Ultimately it is believed that by considering all three of these data points, a pastiche made from The Scream will more accurately replicate the style of Edvard Munch.
So yes, these are lofty goals and I am getting ahead of myself. First I need to collect as much brushstroke data as possible and I leave you now to return to that pursuit.
Lost in Abstraction - Style Transfer and the State of the Art in Generative Imaging
Seeing lots of really cool filters on my friend's photos recently, especially from people using the prisma app. Below is an example of such a photo and one of the favorites that I have seen.
The filters being applied to these photos are obviously a lot more than adjusting levels and contrast, but what exactly are they? While I can not say for sure what prisma is using, a recently released research paper by Google scientists gives a lot of insight into what may be happening.
The paper, titled A Learned Representation for Artistic Style and written by Vincent Dumoulin, Jonatha Shlens, and Manjunath Kudlar of Google Brain, details the work of multiple research teams in the quest to achieve the perfect pastiche. No worries if you don't know what a pastiche is, I didn't either until I read the paper. Well I knew what one was, I just didn't know what they were called. So a pastiche is an image where an artist tries to represent something in the style of another artist. Here are several examples that the researchers provide.
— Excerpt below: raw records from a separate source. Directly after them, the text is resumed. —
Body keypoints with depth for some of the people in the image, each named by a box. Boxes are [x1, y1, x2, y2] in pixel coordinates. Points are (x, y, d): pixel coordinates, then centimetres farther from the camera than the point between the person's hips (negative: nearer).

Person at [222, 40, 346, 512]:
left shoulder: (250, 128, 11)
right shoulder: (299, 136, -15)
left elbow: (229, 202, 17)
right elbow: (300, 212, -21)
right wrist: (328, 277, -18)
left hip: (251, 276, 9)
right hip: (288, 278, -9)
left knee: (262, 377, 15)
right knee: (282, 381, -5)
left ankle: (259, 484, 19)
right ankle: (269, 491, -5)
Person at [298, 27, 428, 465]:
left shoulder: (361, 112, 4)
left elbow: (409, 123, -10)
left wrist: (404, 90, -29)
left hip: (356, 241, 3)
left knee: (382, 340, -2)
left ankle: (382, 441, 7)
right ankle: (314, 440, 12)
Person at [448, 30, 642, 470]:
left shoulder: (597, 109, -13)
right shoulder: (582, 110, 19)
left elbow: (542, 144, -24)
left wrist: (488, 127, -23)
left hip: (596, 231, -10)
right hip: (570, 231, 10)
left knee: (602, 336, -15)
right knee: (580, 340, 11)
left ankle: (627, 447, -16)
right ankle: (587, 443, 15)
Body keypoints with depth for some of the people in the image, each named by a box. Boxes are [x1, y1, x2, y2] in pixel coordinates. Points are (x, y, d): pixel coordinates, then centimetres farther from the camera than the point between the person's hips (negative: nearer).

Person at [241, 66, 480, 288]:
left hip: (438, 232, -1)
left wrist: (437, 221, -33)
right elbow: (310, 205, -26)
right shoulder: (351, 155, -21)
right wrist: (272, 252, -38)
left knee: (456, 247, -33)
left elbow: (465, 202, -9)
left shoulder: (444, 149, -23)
In the above image you can see how the researchers have attempted to render three photographs in the style of Lichtenstein, Rouaul, Monet, Munch, and Van Gogh. The effects are pretty dramatic. Each pastiche looks remarkably like both source images. One of the coolest things about the research paper is that it contains the detailed replicate-able process so that you too can create your own pastiche producing software. While photo editing apps like prisma seam to be doing a little more than just a single pastiche, my gut tells me that this process or something similar is behind much of what they are doing and how they are doing it so well.
So looking at the artificial creativity behind these pastiches, I like to ponder the bigger question. How close are we to a digital artist? I always ask this 'cause that is what I am trying to create.
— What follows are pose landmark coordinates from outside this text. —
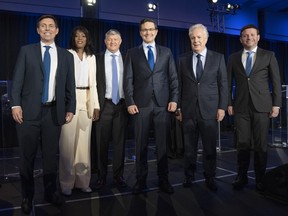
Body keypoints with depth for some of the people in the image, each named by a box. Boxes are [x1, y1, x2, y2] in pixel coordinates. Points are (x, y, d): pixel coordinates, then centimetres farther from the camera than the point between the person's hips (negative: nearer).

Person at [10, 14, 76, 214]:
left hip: (54, 111, 1)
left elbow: (70, 85, 7)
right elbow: (17, 80, 1)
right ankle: (27, 196, 26)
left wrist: (70, 109, 2)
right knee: (27, 156, 9)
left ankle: (50, 191, 28)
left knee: (51, 154, 10)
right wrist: (15, 104, -9)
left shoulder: (66, 56, 9)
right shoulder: (26, 51, 7)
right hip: (29, 110, -1)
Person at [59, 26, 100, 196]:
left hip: (86, 100, 4)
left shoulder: (91, 57, 14)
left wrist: (96, 105, 5)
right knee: (68, 142, -3)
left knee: (84, 142, 5)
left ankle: (82, 181, 14)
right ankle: (67, 182, 9)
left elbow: (93, 83, 13)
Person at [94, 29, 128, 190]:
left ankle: (118, 176, 18)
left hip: (122, 104, 1)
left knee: (120, 142, 6)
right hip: (104, 104, -1)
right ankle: (102, 176, 19)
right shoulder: (98, 59, 5)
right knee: (102, 142, 5)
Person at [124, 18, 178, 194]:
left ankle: (163, 180, 18)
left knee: (162, 144, 6)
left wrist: (174, 99, -2)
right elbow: (128, 80, 4)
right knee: (141, 144, 5)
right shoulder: (132, 53, 10)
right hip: (141, 104, -1)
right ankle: (141, 180, 18)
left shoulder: (166, 52, 13)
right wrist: (130, 102, -6)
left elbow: (173, 78, 9)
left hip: (163, 104, 1)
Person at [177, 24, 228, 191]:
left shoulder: (218, 58, 5)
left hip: (210, 110, -1)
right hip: (188, 110, 1)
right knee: (189, 147, 9)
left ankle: (210, 178, 21)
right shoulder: (183, 59, 8)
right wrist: (178, 107, 2)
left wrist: (222, 107, -3)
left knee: (210, 147, 5)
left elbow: (223, 84, 3)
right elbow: (179, 85, 6)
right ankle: (189, 176, 24)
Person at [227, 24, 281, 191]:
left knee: (261, 145, 3)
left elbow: (276, 81, 4)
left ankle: (260, 179, 16)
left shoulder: (268, 56, 8)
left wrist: (276, 105, -2)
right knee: (242, 144, 3)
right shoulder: (234, 58, 12)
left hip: (262, 106, -1)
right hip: (241, 107, 1)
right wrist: (229, 103, 3)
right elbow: (229, 83, 10)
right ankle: (242, 177, 15)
Well, as cool and cutting edge as these pastiches are, they are still just filters of photos. And even though this is the state of the art coming out of Google Brain, they are not even true pastiches yet. While they do a good job of transferring color and texture, they don't really capture the style of the artist. You wouldn't look at any of the pastiches in the second column above and think that Lichtenstein actually did them. They share color, contrast, and texture, but thats about it. Or look more closely at these pastiches made from Edvard Munch's The Scream (top left).
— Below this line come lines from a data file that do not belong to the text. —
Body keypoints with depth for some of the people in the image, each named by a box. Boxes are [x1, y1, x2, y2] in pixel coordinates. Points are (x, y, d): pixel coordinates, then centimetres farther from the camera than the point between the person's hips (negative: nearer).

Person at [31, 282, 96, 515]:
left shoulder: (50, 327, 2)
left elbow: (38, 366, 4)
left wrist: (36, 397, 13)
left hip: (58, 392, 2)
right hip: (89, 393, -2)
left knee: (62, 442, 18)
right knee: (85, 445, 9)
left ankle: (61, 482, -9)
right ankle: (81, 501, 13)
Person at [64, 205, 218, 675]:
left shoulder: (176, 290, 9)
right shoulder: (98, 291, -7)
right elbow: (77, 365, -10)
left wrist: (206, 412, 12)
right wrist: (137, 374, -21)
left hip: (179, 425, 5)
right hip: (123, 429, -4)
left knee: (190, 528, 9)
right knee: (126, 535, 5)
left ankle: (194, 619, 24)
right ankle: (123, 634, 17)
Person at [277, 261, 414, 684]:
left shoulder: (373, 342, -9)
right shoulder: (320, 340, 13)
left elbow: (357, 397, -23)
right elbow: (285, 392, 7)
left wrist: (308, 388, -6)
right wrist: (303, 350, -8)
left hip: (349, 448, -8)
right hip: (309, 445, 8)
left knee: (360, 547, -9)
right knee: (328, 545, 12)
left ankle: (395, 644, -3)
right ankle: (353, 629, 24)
While the colors and textures of the imitative works are spot on, the Golden Gate Bridge looks nothing like the abstracted bridge in The Scream. Furthermore, the two portraits have none of the distortion found in the face of the central figure of the painting. These will only be true pastiches when these abstract elements are captured alongside the color, texture, and contrast. The style and process behind producing these pastiches seam to be getting lost in the abstraction layer.
How do we imitate abstraction. No one knows yet, but there are a lot of us working on the problem and as of November 1, 2016 this is some of the best work being done on the problem.